Take the records below from their first line to the line with "Rendered at 1500 by 1125 pixels.", and restate those lines word for word.
─── Data records
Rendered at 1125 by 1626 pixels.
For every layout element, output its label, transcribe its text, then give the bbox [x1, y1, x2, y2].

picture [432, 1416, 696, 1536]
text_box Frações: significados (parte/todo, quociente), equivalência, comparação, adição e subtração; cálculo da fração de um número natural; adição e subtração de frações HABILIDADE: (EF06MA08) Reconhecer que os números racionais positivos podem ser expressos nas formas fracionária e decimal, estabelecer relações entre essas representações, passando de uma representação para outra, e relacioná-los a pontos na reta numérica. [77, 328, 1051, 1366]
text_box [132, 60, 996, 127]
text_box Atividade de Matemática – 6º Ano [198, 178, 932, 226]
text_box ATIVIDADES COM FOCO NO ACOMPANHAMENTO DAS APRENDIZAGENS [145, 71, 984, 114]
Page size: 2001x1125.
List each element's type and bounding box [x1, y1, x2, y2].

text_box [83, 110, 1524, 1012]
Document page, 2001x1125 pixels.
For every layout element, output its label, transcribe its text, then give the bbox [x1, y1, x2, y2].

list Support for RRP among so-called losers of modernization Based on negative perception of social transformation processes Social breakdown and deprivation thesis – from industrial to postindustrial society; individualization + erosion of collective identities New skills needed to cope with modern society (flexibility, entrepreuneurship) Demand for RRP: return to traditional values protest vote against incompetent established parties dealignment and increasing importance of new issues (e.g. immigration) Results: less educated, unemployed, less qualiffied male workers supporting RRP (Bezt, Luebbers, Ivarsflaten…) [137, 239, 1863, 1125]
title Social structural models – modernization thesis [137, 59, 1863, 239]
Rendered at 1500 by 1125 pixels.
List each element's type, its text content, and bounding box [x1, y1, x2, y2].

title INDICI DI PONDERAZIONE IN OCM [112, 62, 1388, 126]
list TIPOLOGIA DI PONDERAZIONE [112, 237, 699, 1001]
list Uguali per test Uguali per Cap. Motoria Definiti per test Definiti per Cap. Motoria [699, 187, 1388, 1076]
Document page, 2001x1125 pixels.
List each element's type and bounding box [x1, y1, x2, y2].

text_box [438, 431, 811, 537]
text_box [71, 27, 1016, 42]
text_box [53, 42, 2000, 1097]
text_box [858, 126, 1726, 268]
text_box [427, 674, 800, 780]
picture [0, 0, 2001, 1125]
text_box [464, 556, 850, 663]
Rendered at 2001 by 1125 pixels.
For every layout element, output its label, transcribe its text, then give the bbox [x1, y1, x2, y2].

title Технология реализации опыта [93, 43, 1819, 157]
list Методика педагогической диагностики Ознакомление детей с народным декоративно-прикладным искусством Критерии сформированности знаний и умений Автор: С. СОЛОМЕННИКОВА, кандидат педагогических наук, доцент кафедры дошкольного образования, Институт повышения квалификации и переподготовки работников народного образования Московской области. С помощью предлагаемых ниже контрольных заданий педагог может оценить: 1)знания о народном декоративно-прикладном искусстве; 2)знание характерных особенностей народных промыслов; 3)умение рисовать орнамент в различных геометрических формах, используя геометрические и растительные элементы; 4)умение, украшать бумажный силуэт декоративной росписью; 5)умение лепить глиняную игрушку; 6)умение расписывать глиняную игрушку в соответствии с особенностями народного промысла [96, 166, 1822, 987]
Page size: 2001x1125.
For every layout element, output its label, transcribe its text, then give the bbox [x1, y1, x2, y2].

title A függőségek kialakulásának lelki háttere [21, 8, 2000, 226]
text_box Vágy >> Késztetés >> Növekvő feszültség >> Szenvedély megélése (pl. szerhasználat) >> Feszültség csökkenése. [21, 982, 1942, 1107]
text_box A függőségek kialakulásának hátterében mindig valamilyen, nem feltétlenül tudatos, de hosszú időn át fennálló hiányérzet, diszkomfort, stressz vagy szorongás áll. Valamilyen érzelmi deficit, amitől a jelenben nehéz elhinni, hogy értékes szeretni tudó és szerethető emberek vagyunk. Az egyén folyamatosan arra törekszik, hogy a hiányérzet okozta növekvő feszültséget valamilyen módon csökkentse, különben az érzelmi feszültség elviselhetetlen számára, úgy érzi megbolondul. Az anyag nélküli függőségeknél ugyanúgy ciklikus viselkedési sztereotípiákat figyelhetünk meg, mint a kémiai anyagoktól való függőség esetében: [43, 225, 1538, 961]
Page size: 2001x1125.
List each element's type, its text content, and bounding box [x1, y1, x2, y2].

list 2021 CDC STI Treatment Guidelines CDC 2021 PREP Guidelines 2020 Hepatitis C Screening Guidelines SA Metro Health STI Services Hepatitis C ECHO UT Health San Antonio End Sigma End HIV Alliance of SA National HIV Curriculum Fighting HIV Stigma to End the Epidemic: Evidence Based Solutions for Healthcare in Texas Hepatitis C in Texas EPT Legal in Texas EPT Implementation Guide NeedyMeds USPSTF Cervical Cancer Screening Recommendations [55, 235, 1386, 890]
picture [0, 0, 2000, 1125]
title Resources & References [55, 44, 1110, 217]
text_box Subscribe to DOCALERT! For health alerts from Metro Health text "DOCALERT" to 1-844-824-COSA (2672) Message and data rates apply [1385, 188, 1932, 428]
──────
**Task solution:**
Rendered at 1125 by 1626 pixels.
For every layout element, output its label, transcribe its text, then give the bbox [x1, y1, x2, y2].

picture [432, 1416, 696, 1536]
text_box Frações: significados (parte/todo, quociente), equivalência, comparação, adição e subtração; cálculo da fração de um número natural; adição e subtração de frações HABILIDADE: (EF06MA08) Reconhecer que os números racionais positivos podem ser expressos nas formas fracionária e decimal, estabelecer relações entre essas representações, passando de uma representação para outra, e relacioná-los a pontos na reta numérica. [77, 328, 1051, 1366]
text_box [132, 60, 996, 127]
text_box Atividade de Matemática – 6º Ano [198, 178, 932, 226]
text_box ATIVIDADES COM FOCO NO ACOMPANHAMENTO DAS APRENDIZAGENS [145, 71, 984, 114]
Page size: 2001x1125.
List each element's type and bounding box [x1, y1, x2, y2].

text_box [83, 110, 1524, 1012]
Document page, 2001x1125 pixels.
For every layout element, output its label, transcribe its text, then give the bbox [x1, y1, x2, y2].

list Support for RRP among so-called losers of modernization Based on negative perception of social transformation processes Social breakdown and deprivation thesis – from industrial to postindustrial society; individualization + erosion of collective identities New skills needed to cope with modern society (flexibility, entrepreuneurship) Demand for RRP: return to traditional values protest vote against incompetent established parties dealignment and increasing importance of new issues (e.g. immigration) Results: less educated, unemployed, less qualiffied male workers supporting RRP (Bezt, Luebbers, Ivarsflaten…) [137, 239, 1863, 1125]
title Social structural models – modernization thesis [137, 59, 1863, 239]
Rendered at 1500 by 1125 pixels.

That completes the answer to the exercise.